There are three options for Malaria. They are all pill options and are taken before, during, and after the trip. I chose the Malarone pills which was $95 for 19 pills. I’ll start taking them one a day, beginning the day before I leave, and then continue taking them for 7 days after I return. I don’t remember the names of the other options, but they were $83 and $14. These options had greater chances for side effects and also longer dosage schedules. I opted for the Malarone for both of these reasons.
They also give you a yellow card that has your immunization record to keep with your passport. This may be needed if you’re chosen for a random screening as you go through customs. Without the proper immunization record, some countries won’t allow you to enter.
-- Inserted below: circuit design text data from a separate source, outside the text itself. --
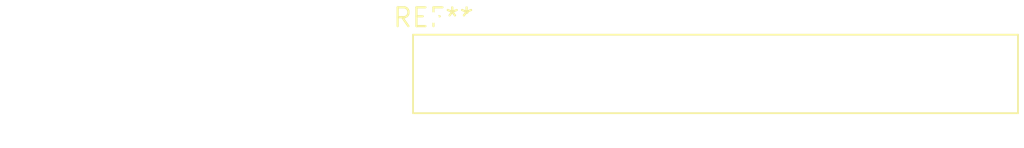
<source format=kicad_pcb>
(kicad_pcb (version 20240108) (generator pcbnew)

  (general
    (thickness 1.6)
  )

  (paper "A4")
  (layers
    (0 "F.Cu" signal)
    (31 "B.Cu" signal)
    (32 "B.Adhes" user "B.Adhesive")
    (33 "F.Adhes" user "F.Adhesive")
    (34 "B.Paste" user)
    (35 "F.Paste" user)
    (36 "B.SilkS" user "B.Silkscreen")
    (37 "F.SilkS" user "F.Silkscreen")
    (38 "B.Mask" user)
    (39 "F.Mask" user)
    (40 "Dwgs.User" user "User.Drawings")
    (41 "Cmts.User" user "User.Comments")
    (42 "Eco1.User" user "User.Eco1")
    (43 "Eco2.User" user "User.Eco2")
    (44 "Edge.Cuts" user)
    (45 "Margin" user)
    (46 "B.CrtYd" user "B.Courtyard")
    (47 "F.CrtYd" user "F.Courtyard")
    (48 "B.Fab" user)
    (49 "F.Fab" user)
    (50 "User.1" user)
    (51 "User.2" user)
    (52 "User.3" user)
    (53 "User.4" user)
    (54 "User.5" user)
    (55 "User.6" user)
    (56 "User.7" user)
    (57 "User.8" user)
    (58 "User.9" user)
  )

  (setup
    (pad_to_mask_clearance 0)
    (pcbplotparams
      (layerselection 0x00010fc_ffffffff)
      (plot_on_all_layers_selection 0x0000000_00000000)
      (disableapertmacros false)
      (usegerberextensions false)
      (usegerberattributes false)
      (usegerberadvancedattributes false)
      (creategerberjobfile false)
      (dashed_line_dash_ratio 12.000000)
      (dashed_line_gap_ratio 3.000000)
      (svgprecision 4)
      (plotframeref false)
      (viasonmask false)
      (mode 1)
      (useauxorigin false)
      (hpglpennumber 1)
      (hpglpenspeed 20)
      (hpglpendiameter 15.000000)
      (dxfpolygonmode false)
      (dxfimperialunits false)
      (dxfusepcbnewfont false)
      (psnegative false)
      (psa4output false)
      (plotreference false)
      (plotvalue false)
      (plotinvisibletext false)
      (sketchpadsonfab false)
      (subtractmaskfromsilk false)
      (outputformat 1)
      (mirror false)
      (drillshape 1)
      (scaleselection 1)
      (outputdirectory "")
    )
  )

  (net 0 "")

  (footprint "Samtec_HLE-116-02-xx-DV-PE_2x16_P2.54mm_Horizontal" (layer "F.Cu") (at 0 0))

)

</source>
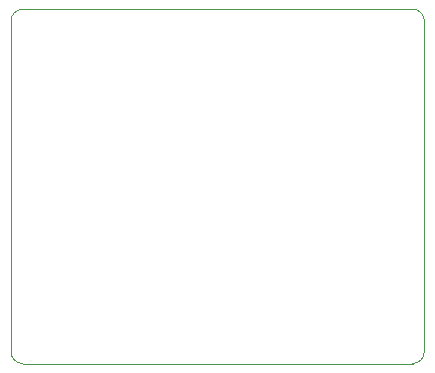
<source format=gbr>
%TF.GenerationSoftware,KiCad,Pcbnew,7.0.11-7.0.11~ubuntu22.04.1*%
%TF.CreationDate,2024-06-13T22:21:10+02:00*%
%TF.ProjectId,schneggi_sensor_kicad7,7363686e-6567-4676-995f-73656e736f72,rev?*%
%TF.SameCoordinates,Original*%
%TF.FileFunction,Profile,NP*%
%FSLAX46Y46*%
G04 Gerber Fmt 4.6, Leading zero omitted, Abs format (unit mm)*
G04 Created by KiCad (PCBNEW 7.0.11-7.0.11~ubuntu22.04.1) date 2024-06-13 22:21:10*
%MOMM*%
%LPD*%
G01*
G04 APERTURE LIST*
%TA.AperFunction,Profile*%
%ADD10C,0.100000*%
%TD*%
G04 APERTURE END LIST*
D10*
X0Y-1000000D02*
X0Y-29000000D01*
X35000000Y-1000000D02*
X35000000Y-29000000D01*
X34000000Y0D02*
X1000000Y0D01*
X1000000Y-30000000D02*
X34000000Y-30000000D01*
X34000000Y-30000000D02*
G75*
G03*
X35000000Y-29000000I0J1000000D01*
G01*
X1000000Y0D02*
G75*
G03*
X0Y-1000000I0J-1000000D01*
G01*
X0Y-29000000D02*
G75*
G03*
X1000000Y-30000000I1000000J0D01*
G01*
X35000000Y-1000000D02*
G75*
G03*
X34000000Y0I-1000000J0D01*
G01*
M02*

</source>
They warned me that I might feel a little sick today, but I seem to feel fine. The only side effect for me was some insomnia last night, which they had also warned me about.
Vonda was really good in giving me some extra tips as well. Here are her tips that I wrote down, and that I remember:
- Take plenty of Imodium A-D for diarrhea.
- Only drink bottled water.
- Take Gatorade powder packets to mix with bottled water. We’ll be seating a lot and will need this for a boost.
- Take peanut butter crackers, peanuts, trail mix, and other snacks that we know we can stomach because our stomachs will be off schedule by several hours and the diet there will be quite different as well.
- Don’t eat any salads or uncooked fruit and vegetables. They will have been washed with the local water which may make us sick.
- Make sure that anything you eat is cooked well and still piping hot when served.
- In a restaurant, ask for cold canned soft drinks, and wash the can with bottled water before drinking from it. Along these lines, don’t drink anything with ice in it because the ice will be made from local water.
- Don’t eat or drink any diary products unless we purchase them in a store, they are sealed, and they say that they have been pasteurized.
- Go to Gander Mountain or Dick’s sporting goods to buy our insect repellant. Tell them we’re going to Zimbabwe and we need something really strong. She actually gave me a sheet explaining products with DEET and how to use them safely.